21. The radio system of claim 20, wherein both of said transmitters are arranged to vary the respective output power levels of their transmissions, so that, when communications from both the first and the second external radio units would cause variations in the respective output power levels of the radio units with which each of the external radio units are arranged to communicate, the variations in the output power levels of both of the transmitters results in a variation in the output power levels of both transmitters that is dependent on one of the variations that comprises a largest increase in the output power level.

22. The radio system of claim 20, wherein the variations in the respective output power levels of the radio units comprise variations that are an increase during a same time period.

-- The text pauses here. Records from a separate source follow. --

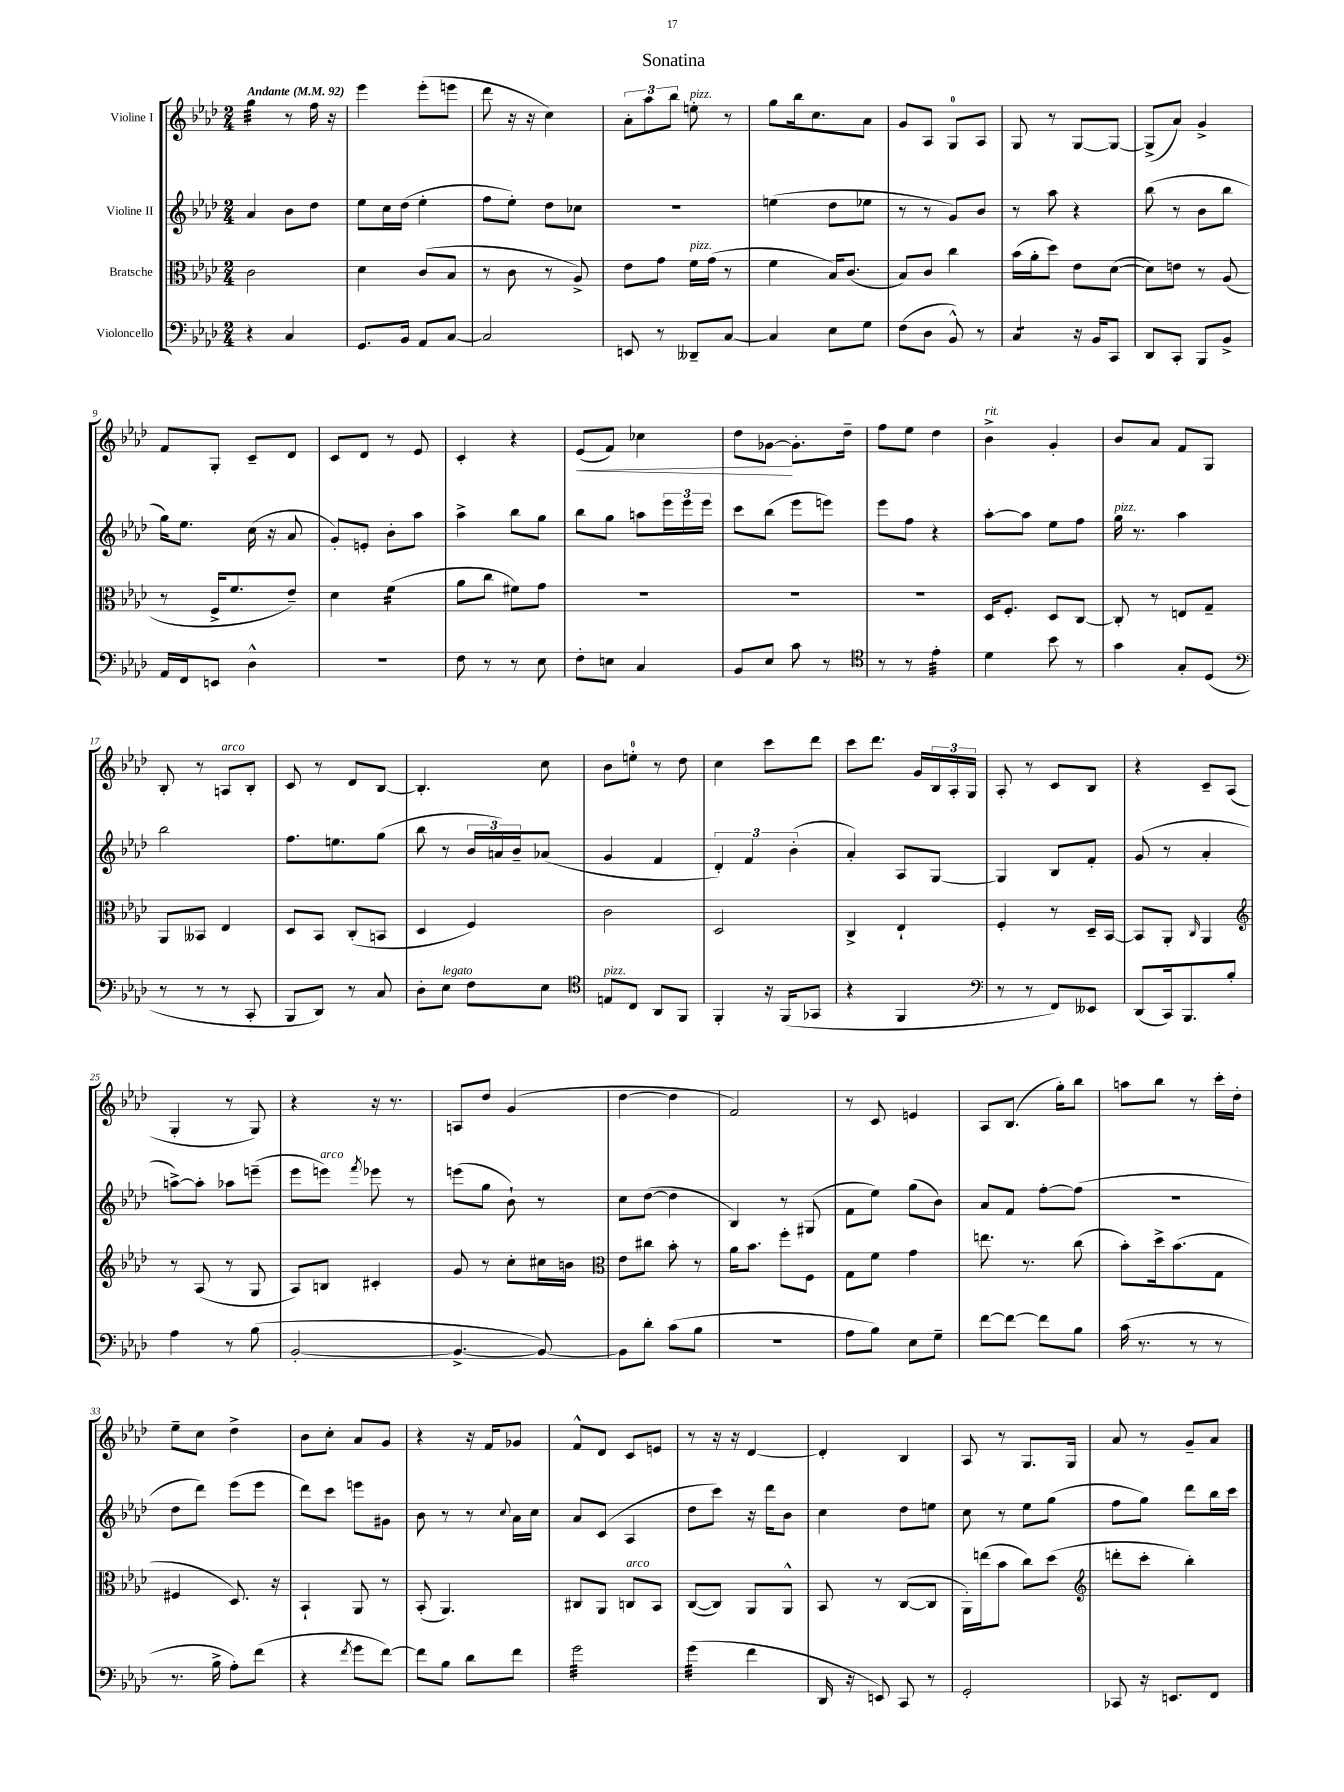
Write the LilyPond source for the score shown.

\header { title = "Sonatina" }
<<
\new StaffGroup <<
\new Staff = "s0" \with { instrumentName = "Violine I" } {
    \clef treble \key aes \major \numericTimeSignature \time 2/4 \tempo "Andante" 4 = 92
    g''4:32 r8 f''16 r16 |
    ees'''4 ees'''8-.( e'''8 |
    des'''8 r16 r16 c''4) |
    \tuplet 3/2 { aes'8-. aes''8 bes''8 } e''8-.^\markup { \italic "pizz." } r8 |
    g''8 bes''16 c''8. aes'8 |
    g'8 aes8 g8-0 aes8 |
    g8 r8 g8~ g8~ |
    g8->( aes'8) g'4-> |
    f'8 g8-. c'8-- des'8 |
    c'8 des'8 r8 ees'8 |
    c'4-. r4 |
    ees'8\<( f'8) ces''4 |
    des''8 ges'8~\! ges'8.-. des''16-- |
    f''8 ees''8 des''4 |
    bes'4->^\markup { \italic "rit." } g'4-. |
    bes'8 aes'8 f'8 g8 |
    bes8-. r8 a8^\markup { \italic "arco" } bes8-. |
    c'8 r8 des'8 bes8~ |
    bes4.-. c''8 |
    bes'8 e''8-0-. r8 des''8 |
    c''4 c'''8 des'''8 |
    c'''8 des'''8. g'16 \tuplet 3/2 { bes16 aes16-. g16 } |
    aes8-. r8 c'8 bes8 |
    r4 c'8-- aes8( |
    g4-. r8 g8) |
    r4 r16 r8. |
    a8 des''8 g'4( |
    des''4~ des''4 |
    f'2) |
    r8 c'8 e'4 |
    aes8 bes8.( g''16-.) bes''8 |
    a''8 bes''8 r8 c'''16-. des''16-. |
    ees''8-- c''8 des''4-> |
    bes'8 c''8-. aes'8 g'8 |
    r4 r16 f'16 ges'8 |
    f'8-^ des'8 c'8 e'8 |
    r8 r16 r16 des'4~ |
    des'4-. bes4 |
    aes8 r8 g8. g16 |
    aes'8 r8 g'8-- aes'8 \bar "|." |
}
\new Staff = "s1" \with { instrumentName = "Violine II" } {
    \clef treble \key aes \major \numericTimeSignature \time 2/4
    aes'4 bes'8 des''8 |
    ees''8 c''16 des''16( ees''4-. |
    f''8 ees''8-.) des''8 ces''8 |
    r2 |
    e''4( des''8 ees''8 |
    r8 r8 g'8) bes'8 |
    r8 aes''8 r4 |
    bes''8( r8 bes'8 bes''8 |
    g''16) ees''8. c''16( r16 aes'8 |
    g'8-.) e'8-. bes'8-. aes''8 |
    aes''4-> bes''8 g''8 |
    bes''8 g''8 a''8 \tuplet 3/2 { ees'''16 ees'''16 ees'''16 } |
    c'''8 bes''8( ees'''8 e'''8) |
    ees'''8 f''8 r4 |
    aes''8~-. aes''8 ees''8 f''8 |
    g''16^\markup { \italic "pizz." } r8. aes''4 |
    bes''2 |
    f''8. e''8. g''8( |
    bes''8 r8 \tuplet 3/2 { bes'16 a'16) bes'16-- } aes'8( |
    g'4 f'4 |
    \tuplet 3/2 { des'4-.) f'4 bes'4-.( } |
    aes'4-.) aes8 g8~ |
    g4 bes8 f'8-. |
    g'8( r8 aes'4-. |
    a''8~->) a''8-. aes''8 e'''8--( |
    ees'''8 e'''8^\markup { \italic "arco" }) \acciaccatura { f'''8 } ees'''8 r8 |
    e'''8( g''8 bes'8-!) r8 |
    c''8 des''8~( des''4 |
    bes4) r8 gis8( |
    f'8 ees''8) g''8( bes'8) |
    aes'8 f'8 f''8~-. f''8( |
    r2 |
    des''8 des'''8) ees'''8( ees'''8 |
    des'''8) c'''8 e'''8 gis'8 |
    bes'8 r8 r8 \appoggiatura { c''8 } aes'16 c''16 |
    aes'8 c'8( aes4 |
    des''8 c'''8) r16 des'''16 bes'8 |
    c''4 des''8 e''8 |
    c''8 r8 ees''8 g''8( |
    f''8 g''8) des'''8 bes''16 c'''16 \bar "|." |
}
\new Staff = "s2" \with { instrumentName = "Bratsche" } {
    \clef alto \key aes \major \numericTimeSignature \time 2/4
    c'2 |
    des'4 c'8( bes8 |
    r8 c'8 r8 aes8->) |
    ees'8 g'8 f'16^\markup { \italic "pizz." } g'16( r8 |
    f'4 bes16) c'8.( |
    bes8) c'8 c''4 |
    bes'16( aes'16-. des''8) ees'8 des'8~( |
    des'8) e'8 r8 aes8( |
    r8 f16-> f'8. ees'8--) |
    des'4 f'4:16( |
    aes'8 c''8 fis'8) g'8 |
    R2 |
    R2 |
    R2 |
    des16 f8.-. des8 c8~ |
    c8-. r8 e8 g8-- |
    aes,8 beses,8 ees4 |
    des8 bes,8 c8-.( b,8 |
    des4 f4) |
    c'2 |
    des2 |
    c4-> ees4-! |
    f4-. r8 des16-- bes,16~ |
    bes,8 aes,8-. \grace { c16 } aes,4 |
    \clef treble r8 aes8( r8 g8 |
    aes8) b8 cis'4-. |
    g'8 r8 c''8-. cis''16 b'16 |
    \clef alto ees'8 cis''8 bes'8-. r8 |
    aes'16 bes'8. f''8-. f8 |
    g8 f'8 g'4 |
    e''8. r8. c''8( |
    bes'8-.) des''16-> bes'8.( g8 |
    fis4 des8.) r16 |
    bes,4-! aes,8 r8 |
    bes,8-.( aes,4.) |
    cis8 aes,8 c8^\markup { \italic "arco" } bes,8 |
    c8~( c8) aes,8 aes,8-^ |
    bes,8 r8 c8~( c8 |
    aes,16-.) e''16( bes'8 c''8) des''8( |
    \clef treble d'''8-. c'''8-. bes''4-.) \bar "|." |
}
\new Staff = "s3" \with { instrumentName = "Violoncello" } {
    \clef bass \key aes \major \numericTimeSignature \time 2/4
    r4 c4 |
    g,8. bes,16 aes,8 c8~ |
    c2 |
    e,8 r8 deses,8-- c8~ |
    c4 ees8 g8 |
    f8( des8 bes,8-^) r8 |
    c4:8 r16 bes,16 c,8 |
    des,8 c,8-. bes,,8 bes,8-> |
    aes,16 f,16 e,8 des4-^ |
    r2 |
    f8 r8 r8 ees8 |
    f8-. e8 c4 |
    bes,8 ees8 c'8 r8 |
    \clef tenor r8 r8 ees'4:32-. |
    des'4 bes'8 r8 |
    g'4 g8-. des8( |
    \clef bass r8 r8 r8 c,8-. |
    bes,,8 des,8) r8 c8 |
    des8-. ees8^\markup { \italic "legato" } f8 ees8 |
    \clef tenor e8^\markup { \italic "pizz." } c8 aes,8 f,8 |
    f,4-. r16 f,16( ges,8 |
    r4 f,4 |
    \clef bass r8 r8 f,8) eeses,8 |
    des,8( c,16) bes,,8. bes8-. |
    aes4 r8 bes8( |
    bes,2~-. |
    bes,4.~-> bes,8~) |
    bes,8 des'8-. c'8( bes8 |
    R2 |
    aes8 bes8) ees8 g8-- |
    f'8~ f'8~ f'8 bes8 |
    c'16( r8. r8 r8 |
    r8. bes16-> aes8-.) f'8( |
    r4 \acciaccatura { f'8 } g'8 f'8~) |
    f'8 bes8 des'8 f'8 |
    g'2:32 |
    g'4:32( f'4 |
    des,16 r16 e,8) c,8 r8 |
    g,2-. |
    ces,8 r16 e,8. f,8 \bar "|." |
}
>>
>>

23. A method for use in a radio system, comprising the use of at least a first radio unit in order to communicate with a first external radio unit and a second radio unit in order to communicate with a second external radio unit, both of said radio units comprising a transmitter and a receiver, the method comprising:

enabling the transmitters of both the first and the second radio units to vary respective output power levels of their transmissions in response to a communication from the external radio unit with which they communicate; and

enabling both of said transmitters to vary the respective output power levels of their transmissions in response to a variation in the output power level of the transmitter of the other of the first and second radio unit, so that when a communication from one of the first or the second external radio units would cause a variation in the output power level of the transmitter with which it is arranged to communicate, the variation in the output power level of one of the transmitters results in the variation in the output power level of both transmitters.

24. The method of claim 23, wherein both of said transmitters are arranged to vary the respective output power levels of their transmissions, so that, when communications from both the first and the second external radio units would cause variations in the respective output power levels of the radio units in which each of the external radio units are arranged to communicate, the variations in the output power levels of both of the transmitters results in a variation in the output power levels of both transmitters that is dependent on one of the variations that comprises a largest increase in the output power level.

25. The method of claim 23, wherein the variations in the respective output power levels of the radio units comprise variations that are an increase during a same time period.